> _GIVEN TASK A_
Echo the rows below verbatim, from the first row up to and including the line that contains "order: Solanales".
----- TEXT SECTION -----
Massacre Fatigue in Afghanistan

In the wake of the lethal rampage by a US sergeant who killed 16 Afghans in the early hours of March 11, the Taliban have put a halt to talks with the Americans and President Hamid Karzai has demanded that NATO troops pull out of the villages and return to their camps.

As with the burning of the Korans last month,  the US Army and the Pentagon have been groveling in contrition: the acting commander of the U.S.-led coalition, Lt. Gen. Adrian Bradshaw, expressed “deep regret and sorrow at this appalling incident. I cannot explain the motivation behind such callous acts, but they were in no way part of authorized … military activity.”

Americans have been expressing bafflement that there has not been more outrage in Afghanistan about the latest lethal rampage. Afghans could be forgiven for suffering “massacre fatigue”, precisely because “authorized military activity” by US troops and special forces in Afghanistan  has long since degenerated into a lethal culture of assassination,  “revenge” sorties, desecration of bodies, harvesting of trophies such as severed fingers, ears and the like. In the recent past Afghans have also been able to study photographs of laughing American soldiers pissing on the bodies of dead Afghans.

Back in April of 2010 after furiously denying responsibility for the deaths of three Afghan women in a messed up Special Forces night-times raid, the US commander in Kabul admitted US forces had indeed killed the women after first killing two civilians — a district prosecutor and local police chief. The self-styled American “Kill Team” shot the two men to death as they emerged from their homes armed with Kalashnikov rifles, to investigate, as the raid began.

The same unit killed the three women, from the same house, a bit later. The US military denied charges by Afghans of evidence tampering but a London Sunday Times report asserted that the Afghan investigators had also concluded that American forces not only killed the women but had also “dug bullets out of their victims’ bodies in the bloody aftermath” and then “washed the wounds with alcohol before lying to their superiors about what happened.”
----- PROVIDED DATA -----
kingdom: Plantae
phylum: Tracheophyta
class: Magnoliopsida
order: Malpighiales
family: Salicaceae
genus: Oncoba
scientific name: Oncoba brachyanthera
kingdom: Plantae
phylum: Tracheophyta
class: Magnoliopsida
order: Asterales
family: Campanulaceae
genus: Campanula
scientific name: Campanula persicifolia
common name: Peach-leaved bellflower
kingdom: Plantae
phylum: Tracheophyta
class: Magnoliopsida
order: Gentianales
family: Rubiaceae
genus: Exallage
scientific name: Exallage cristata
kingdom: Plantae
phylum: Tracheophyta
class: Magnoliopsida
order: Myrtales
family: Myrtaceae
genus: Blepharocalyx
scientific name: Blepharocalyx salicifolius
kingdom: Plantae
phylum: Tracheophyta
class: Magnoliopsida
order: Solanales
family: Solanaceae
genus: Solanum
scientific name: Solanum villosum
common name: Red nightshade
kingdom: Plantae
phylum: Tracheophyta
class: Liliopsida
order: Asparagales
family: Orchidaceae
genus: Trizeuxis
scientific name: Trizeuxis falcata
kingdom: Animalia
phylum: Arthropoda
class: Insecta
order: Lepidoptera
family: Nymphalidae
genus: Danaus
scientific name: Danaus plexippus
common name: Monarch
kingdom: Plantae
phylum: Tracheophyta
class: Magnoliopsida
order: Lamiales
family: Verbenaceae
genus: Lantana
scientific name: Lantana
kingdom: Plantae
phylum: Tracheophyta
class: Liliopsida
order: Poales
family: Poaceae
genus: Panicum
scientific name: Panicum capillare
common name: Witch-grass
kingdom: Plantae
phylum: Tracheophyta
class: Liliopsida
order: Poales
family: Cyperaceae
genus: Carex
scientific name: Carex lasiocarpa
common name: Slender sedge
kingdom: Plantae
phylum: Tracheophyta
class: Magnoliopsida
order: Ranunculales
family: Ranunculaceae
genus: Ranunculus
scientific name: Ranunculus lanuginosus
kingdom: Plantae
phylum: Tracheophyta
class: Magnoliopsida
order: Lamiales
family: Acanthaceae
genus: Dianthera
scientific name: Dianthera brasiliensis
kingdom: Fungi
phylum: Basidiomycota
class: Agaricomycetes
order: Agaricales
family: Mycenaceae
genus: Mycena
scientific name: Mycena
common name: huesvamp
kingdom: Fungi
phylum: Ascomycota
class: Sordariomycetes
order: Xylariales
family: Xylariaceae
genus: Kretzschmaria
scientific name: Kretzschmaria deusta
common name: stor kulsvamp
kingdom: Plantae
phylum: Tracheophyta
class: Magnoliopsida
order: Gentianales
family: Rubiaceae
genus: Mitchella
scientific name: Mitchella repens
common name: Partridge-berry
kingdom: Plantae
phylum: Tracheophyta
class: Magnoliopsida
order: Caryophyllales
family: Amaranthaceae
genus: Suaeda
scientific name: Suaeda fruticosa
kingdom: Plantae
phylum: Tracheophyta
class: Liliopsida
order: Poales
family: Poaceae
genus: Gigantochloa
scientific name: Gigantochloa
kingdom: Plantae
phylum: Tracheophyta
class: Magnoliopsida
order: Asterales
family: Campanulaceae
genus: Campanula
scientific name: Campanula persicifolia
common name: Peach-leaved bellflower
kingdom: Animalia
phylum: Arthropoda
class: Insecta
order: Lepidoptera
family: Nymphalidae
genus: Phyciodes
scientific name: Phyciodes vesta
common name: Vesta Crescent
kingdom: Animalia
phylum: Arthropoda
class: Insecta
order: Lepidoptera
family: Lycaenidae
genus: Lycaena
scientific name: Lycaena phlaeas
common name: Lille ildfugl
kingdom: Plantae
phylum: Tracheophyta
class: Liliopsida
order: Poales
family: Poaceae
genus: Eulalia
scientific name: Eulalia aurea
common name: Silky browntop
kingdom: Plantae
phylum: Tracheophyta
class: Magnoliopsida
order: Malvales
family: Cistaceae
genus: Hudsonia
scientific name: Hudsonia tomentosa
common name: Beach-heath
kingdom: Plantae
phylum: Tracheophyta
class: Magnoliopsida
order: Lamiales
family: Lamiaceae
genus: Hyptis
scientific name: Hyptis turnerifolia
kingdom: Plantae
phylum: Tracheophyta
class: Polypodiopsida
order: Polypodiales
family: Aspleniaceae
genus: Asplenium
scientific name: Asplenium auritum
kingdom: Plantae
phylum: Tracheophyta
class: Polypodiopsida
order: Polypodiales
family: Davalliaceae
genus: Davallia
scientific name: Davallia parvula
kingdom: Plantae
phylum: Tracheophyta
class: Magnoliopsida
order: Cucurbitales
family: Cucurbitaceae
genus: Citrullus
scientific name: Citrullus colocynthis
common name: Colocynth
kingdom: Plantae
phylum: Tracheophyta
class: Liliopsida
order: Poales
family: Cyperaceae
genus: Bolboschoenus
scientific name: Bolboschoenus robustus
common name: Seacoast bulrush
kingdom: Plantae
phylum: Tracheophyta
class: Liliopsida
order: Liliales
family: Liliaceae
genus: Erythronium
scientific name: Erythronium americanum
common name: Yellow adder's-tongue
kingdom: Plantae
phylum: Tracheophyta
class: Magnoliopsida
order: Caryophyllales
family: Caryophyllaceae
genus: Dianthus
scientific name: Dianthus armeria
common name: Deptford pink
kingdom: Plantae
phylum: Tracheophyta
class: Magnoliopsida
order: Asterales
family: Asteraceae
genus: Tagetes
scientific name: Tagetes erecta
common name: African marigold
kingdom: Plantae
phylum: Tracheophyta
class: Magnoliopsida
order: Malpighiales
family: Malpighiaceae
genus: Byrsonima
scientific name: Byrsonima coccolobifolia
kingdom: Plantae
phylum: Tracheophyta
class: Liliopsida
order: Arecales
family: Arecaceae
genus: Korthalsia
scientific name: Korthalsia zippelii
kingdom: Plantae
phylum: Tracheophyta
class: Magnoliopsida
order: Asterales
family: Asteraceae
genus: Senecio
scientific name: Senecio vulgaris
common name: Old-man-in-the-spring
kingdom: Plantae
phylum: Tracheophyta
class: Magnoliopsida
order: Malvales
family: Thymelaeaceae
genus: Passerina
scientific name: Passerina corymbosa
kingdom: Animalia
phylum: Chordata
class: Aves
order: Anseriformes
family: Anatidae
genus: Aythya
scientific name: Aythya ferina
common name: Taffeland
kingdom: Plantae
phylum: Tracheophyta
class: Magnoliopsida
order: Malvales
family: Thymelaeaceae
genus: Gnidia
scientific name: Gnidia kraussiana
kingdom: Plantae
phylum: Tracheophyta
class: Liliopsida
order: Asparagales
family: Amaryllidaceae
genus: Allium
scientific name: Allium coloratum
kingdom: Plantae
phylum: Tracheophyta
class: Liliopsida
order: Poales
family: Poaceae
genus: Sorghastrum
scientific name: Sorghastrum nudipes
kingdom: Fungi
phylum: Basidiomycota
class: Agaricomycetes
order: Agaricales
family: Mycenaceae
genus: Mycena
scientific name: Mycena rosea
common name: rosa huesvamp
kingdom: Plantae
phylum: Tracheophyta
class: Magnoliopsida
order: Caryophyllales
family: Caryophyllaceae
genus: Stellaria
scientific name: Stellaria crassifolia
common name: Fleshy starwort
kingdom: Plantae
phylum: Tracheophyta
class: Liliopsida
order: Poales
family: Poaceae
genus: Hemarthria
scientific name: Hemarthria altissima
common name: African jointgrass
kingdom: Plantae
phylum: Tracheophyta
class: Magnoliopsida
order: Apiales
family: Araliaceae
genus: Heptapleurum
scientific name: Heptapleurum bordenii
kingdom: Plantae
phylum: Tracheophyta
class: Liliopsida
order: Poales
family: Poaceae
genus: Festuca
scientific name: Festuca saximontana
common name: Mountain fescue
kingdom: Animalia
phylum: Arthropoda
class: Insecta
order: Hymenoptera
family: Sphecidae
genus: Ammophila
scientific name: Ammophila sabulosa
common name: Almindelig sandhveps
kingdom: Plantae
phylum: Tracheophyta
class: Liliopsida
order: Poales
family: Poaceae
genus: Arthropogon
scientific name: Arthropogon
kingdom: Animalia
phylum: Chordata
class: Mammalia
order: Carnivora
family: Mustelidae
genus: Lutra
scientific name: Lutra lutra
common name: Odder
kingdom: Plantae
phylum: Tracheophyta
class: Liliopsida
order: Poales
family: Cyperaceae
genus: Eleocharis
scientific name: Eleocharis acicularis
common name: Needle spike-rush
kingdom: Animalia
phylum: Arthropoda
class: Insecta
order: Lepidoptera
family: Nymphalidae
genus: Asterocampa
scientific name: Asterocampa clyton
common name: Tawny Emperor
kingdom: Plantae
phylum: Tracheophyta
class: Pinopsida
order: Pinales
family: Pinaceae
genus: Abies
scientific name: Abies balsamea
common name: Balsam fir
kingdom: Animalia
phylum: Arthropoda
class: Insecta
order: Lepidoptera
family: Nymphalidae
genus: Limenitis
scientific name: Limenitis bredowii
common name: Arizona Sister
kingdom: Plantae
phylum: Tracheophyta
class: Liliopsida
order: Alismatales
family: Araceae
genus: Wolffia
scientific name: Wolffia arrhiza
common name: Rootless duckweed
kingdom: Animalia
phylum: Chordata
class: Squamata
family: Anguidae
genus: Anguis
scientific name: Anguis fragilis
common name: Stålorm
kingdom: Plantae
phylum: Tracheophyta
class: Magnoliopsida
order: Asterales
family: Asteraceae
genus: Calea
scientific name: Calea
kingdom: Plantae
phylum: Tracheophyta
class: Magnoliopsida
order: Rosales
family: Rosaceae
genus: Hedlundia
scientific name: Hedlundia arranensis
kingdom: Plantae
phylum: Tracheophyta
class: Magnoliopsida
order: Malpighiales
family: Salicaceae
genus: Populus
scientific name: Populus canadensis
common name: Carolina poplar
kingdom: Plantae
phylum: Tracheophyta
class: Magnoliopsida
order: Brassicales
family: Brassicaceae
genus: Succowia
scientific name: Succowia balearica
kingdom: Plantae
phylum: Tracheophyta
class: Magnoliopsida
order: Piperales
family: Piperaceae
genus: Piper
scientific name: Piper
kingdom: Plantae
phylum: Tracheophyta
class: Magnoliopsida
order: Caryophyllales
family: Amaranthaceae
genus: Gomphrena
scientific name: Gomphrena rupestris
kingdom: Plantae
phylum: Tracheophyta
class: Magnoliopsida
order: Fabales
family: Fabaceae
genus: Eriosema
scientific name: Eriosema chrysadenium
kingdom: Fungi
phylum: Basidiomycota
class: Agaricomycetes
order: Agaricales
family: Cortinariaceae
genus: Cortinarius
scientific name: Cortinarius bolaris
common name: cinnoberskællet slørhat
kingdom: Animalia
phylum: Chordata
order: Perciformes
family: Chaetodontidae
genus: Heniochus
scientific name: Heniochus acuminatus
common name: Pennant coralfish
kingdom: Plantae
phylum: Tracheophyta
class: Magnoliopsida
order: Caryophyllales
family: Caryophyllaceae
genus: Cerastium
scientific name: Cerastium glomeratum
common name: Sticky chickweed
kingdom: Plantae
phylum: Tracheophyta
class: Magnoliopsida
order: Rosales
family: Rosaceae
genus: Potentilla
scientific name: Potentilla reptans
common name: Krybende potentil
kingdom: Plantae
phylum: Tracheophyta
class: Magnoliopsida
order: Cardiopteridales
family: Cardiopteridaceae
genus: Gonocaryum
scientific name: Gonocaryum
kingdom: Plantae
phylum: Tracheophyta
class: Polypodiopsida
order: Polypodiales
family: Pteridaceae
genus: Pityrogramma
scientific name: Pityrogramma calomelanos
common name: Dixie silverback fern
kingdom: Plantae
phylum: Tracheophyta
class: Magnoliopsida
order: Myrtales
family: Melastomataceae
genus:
-----
> _GIVEN TASK B_
Duplicate the passage in the article on massacre fatigue in Afghanistan above, from "In the wake" up to and including "to their camps.".

> _PROBLEM SOLUTION A_
kingdom: Plantae
phylum: Tracheophyta
class: Magnoliopsida
order: Malpighiales
family: Salicaceae
genus: Oncoba
scientific name: Oncoba brachyanthera
kingdom: Plantae
phylum: Tracheophyta
class: Magnoliopsida
order: Asterales
family: Campanulaceae
genus: Campanula
scientific name: Campanula persicifolia
common name: Peach-leaved bellflower
kingdom: Plantae
phylum: Tracheophyta
class: Magnoliopsida
order: Gentianales
family: Rubiaceae
genus: Exallage
scientific name: Exallage cristata
kingdom: Plantae
phylum: Tracheophyta
class: Magnoliopsida
order: Myrtales
family: Myrtaceae
genus: Blepharocalyx
scientific name: Blepharocalyx salicifolius
kingdom: Plantae
phylum: Tracheophyta
class: Magnoliopsida
order: Solanales

> _PROBLEM SOLUTION B_
In the wake of the lethal rampage by a US sergeant who killed 16 Afghans in the early hours of March 11, the Taliban have put a halt to talks with the Americans and President Hamid Karzai has demanded that NATO troops pull out of the villages and return to their camps.